Task instructions:
Select the lines below containing the word "during".

Dataset excerpts:
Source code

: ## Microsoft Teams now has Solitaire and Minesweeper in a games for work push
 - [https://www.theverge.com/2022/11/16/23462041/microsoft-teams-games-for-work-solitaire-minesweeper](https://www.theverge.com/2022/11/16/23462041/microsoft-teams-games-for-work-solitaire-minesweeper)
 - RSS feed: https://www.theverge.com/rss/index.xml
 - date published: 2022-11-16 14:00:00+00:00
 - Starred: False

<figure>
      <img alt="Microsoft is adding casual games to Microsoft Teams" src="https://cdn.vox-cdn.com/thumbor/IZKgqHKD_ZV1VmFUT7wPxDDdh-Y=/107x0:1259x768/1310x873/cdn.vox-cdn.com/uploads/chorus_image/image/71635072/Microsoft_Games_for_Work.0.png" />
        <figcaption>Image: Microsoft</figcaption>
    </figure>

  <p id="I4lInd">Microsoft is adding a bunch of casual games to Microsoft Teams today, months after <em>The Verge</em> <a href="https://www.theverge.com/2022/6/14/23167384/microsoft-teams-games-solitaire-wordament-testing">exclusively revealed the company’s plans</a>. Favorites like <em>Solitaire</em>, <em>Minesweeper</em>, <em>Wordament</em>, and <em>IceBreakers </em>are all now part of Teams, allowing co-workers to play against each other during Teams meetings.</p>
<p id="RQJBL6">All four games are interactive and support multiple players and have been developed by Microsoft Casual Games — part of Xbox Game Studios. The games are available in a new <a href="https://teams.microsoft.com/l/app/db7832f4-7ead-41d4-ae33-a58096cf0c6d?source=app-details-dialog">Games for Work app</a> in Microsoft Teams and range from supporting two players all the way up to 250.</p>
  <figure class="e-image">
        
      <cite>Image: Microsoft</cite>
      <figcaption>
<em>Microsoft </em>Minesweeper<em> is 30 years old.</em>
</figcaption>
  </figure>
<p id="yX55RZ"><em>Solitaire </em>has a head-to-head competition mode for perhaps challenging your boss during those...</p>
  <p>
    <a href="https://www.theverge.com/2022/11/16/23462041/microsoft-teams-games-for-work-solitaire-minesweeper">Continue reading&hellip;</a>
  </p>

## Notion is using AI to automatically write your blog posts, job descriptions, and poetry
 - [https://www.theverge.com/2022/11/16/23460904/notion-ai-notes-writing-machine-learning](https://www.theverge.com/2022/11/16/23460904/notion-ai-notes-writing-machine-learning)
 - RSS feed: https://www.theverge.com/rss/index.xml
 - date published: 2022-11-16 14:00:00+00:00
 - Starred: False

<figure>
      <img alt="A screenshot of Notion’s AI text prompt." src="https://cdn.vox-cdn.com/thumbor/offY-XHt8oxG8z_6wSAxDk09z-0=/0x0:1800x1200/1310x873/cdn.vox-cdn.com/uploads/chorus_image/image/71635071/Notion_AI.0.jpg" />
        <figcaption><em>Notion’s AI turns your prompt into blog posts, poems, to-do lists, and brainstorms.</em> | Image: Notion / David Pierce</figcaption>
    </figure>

Answer section:
  <p id="I4lInd">Microsoft is adding a bunch of casual games to Microsoft Teams today, months after <em>The Verge</em> <a href="https://www.theverge.com/2022/6/14/23167384/microsoft-teams-games-solitaire-wordament-testing">exclusively revealed the company’s plans</a>. Favorites like <em>Solitaire</em>, <em>Minesweeper</em>, <em>Wordament</em>, and <em>IceBreakers </em>are all now part of Teams, allowing co-workers to play against each other during Teams meetings.</p>
<p id="yX55RZ"><em>Solitaire </em>has a head-to-head competition mode for perhaps challenging your boss during those...</p>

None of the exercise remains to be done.